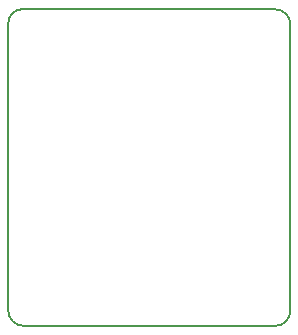
<source format=gko>
G04*
G04 #@! TF.GenerationSoftware,Altium Limited,Altium Designer,21.3.2 (30)*
G04*
G04 Layer_Color=16711935*
%FSLAX44Y44*%
%MOMM*%
G71*
G04*
G04 #@! TF.SameCoordinates,B60BEB59-0ECC-4B8A-8E76-113AF4395072*
G04*
G04*
G04 #@! TF.FilePolarity,Positive*
G04*
G01*
G75*
%ADD44C,0.2032*%
D44*
X227330Y242570D02*
G03*
X214630Y255270I-12700J0D01*
G01*
Y-12700D02*
G03*
X227330Y0I0J12700D01*
G01*
X-11430D02*
G03*
X1270Y-12700I12700J0D01*
G01*
X0Y255270D02*
G03*
X-11430Y243840I0J-11430D01*
G01*
X209550Y255270D02*
X214630D01*
X227330Y0D02*
Y242570D01*
X210820Y-12700D02*
X214630D01*
X1270Y-12700D02*
X210820Y-12700D01*
X-11430Y0D02*
Y240030D01*
X-1270Y255270D02*
X213360Y255270D01*
X-11430Y224790D02*
Y243840D01*
M02*

</source>
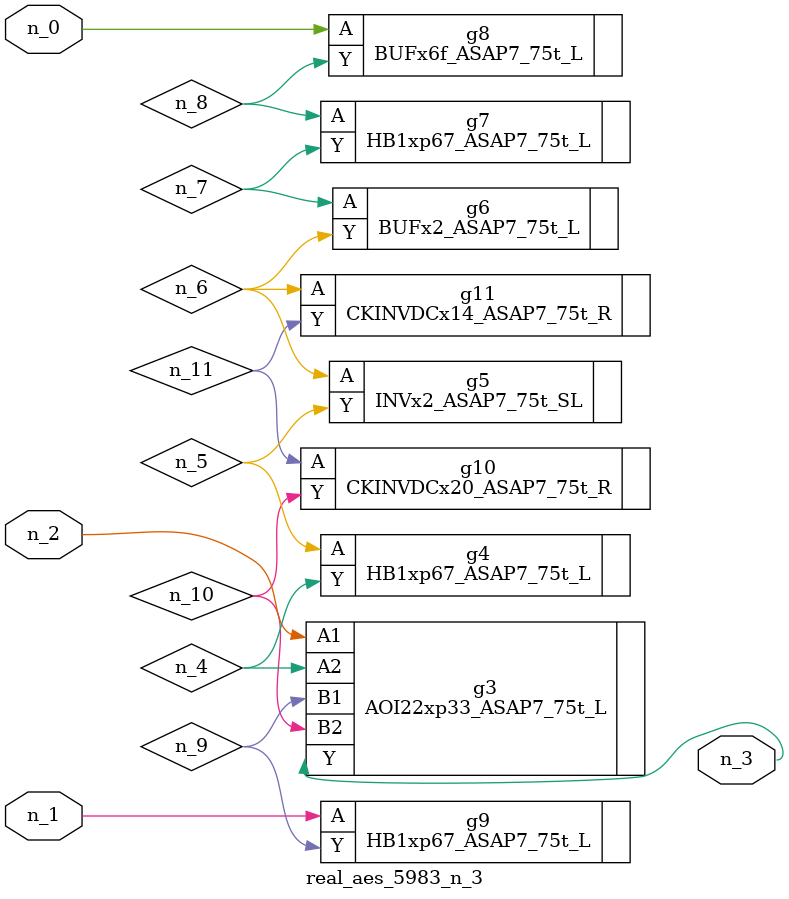
<source format=v>
module real_aes_5983_n_3 (n_0, n_2, n_1, n_3);
input n_0;
input n_2;
input n_1;
output n_3;
wire n_4;
wire n_5;
wire n_7;
wire n_9;
wire n_6;
wire n_8;
wire n_10;
wire n_11;
BUFx6f_ASAP7_75t_L g8 ( .A(n_0), .Y(n_8) );
HB1xp67_ASAP7_75t_L g9 ( .A(n_1), .Y(n_9) );
AOI22xp33_ASAP7_75t_L g3 ( .A1(n_2), .A2(n_4), .B1(n_9), .B2(n_10), .Y(n_3) );
HB1xp67_ASAP7_75t_L g4 ( .A(n_5), .Y(n_4) );
INVx2_ASAP7_75t_SL g5 ( .A(n_6), .Y(n_5) );
CKINVDCx14_ASAP7_75t_R g11 ( .A(n_6), .Y(n_11) );
BUFx2_ASAP7_75t_L g6 ( .A(n_7), .Y(n_6) );
HB1xp67_ASAP7_75t_L g7 ( .A(n_8), .Y(n_7) );
CKINVDCx20_ASAP7_75t_R g10 ( .A(n_11), .Y(n_10) );
endmodule
</source>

= = = =

DIRECTIONS FOR THIS TASK:
Every line above should be repeated exactly; pictures stay out of the copy.

RESPONSE TO THIS EXERCISE:
<source format=gko>
G04*
G04 #@! TF.GenerationSoftware,Altium Limited,Altium Designer,21.3.2 (30)*
G04*
G04 Layer_Color=16711935*
%FSLAX44Y44*%
%MOMM*%
G71*
G04*
G04 #@! TF.SameCoordinates,B60BEB59-0ECC-4B8A-8E76-113AF4395072*
G04*
G04*
G04 #@! TF.FilePolarity,Positive*
G04*
G01*
G75*
%ADD44C,0.2032*%
D44*
X227330Y242570D02*
G03*
X214630Y255270I-12700J0D01*
G01*
Y-12700D02*
G03*
X227330Y0I0J12700D01*
G01*
X-11430D02*
G03*
X1270Y-12700I12700J0D01*
G01*
X0Y255270D02*
G03*
X-11430Y243840I0J-11430D01*
G01*
X209550Y255270D02*
X214630D01*
X227330Y0D02*
Y242570D01*
X210820Y-12700D02*
X214630D01*
X1270Y-12700D02*
X210820Y-12700D01*
X-11430Y0D02*
Y240030D01*
X-1270Y255270D02*
X213360Y255270D01*
X-11430Y224790D02*
Y243840D01*
M02*

</source>
<source format=v>
module real_aes_5983_n_3 (n_0, n_2, n_1, n_3);
input n_0;
input n_2;
input n_1;
output n_3;
wire n_4;
wire n_5;
wire n_7;
wire n_9;
wire n_6;
wire n_8;
wire n_10;
wire n_11;
BUFx6f_ASAP7_75t_L g8 ( .A(n_0), .Y(n_8) );
HB1xp67_ASAP7_75t_L g9 ( .A(n_1), .Y(n_9) );
AOI22xp33_ASAP7_75t_L g3 ( .A1(n_2), .A2(n_4), .B1(n_9), .B2(n_10), .Y(n_3) );
HB1xp67_ASAP7_75t_L g4 ( .A(n_5), .Y(n_4) );
INVx2_ASAP7_75t_SL g5 ( .A(n_6), .Y(n_5) );
CKINVDCx14_ASAP7_75t_R g11 ( .A(n_6), .Y(n_11) );
BUFx2_ASAP7_75t_L g6 ( .A(n_7), .Y(n_6) );
HB1xp67_ASAP7_75t_L g7 ( .A(n_8), .Y(n_7) );
CKINVDCx20_ASAP7_75t_R g10 ( .A(n_11), .Y(n_10) );
endmodule
</source>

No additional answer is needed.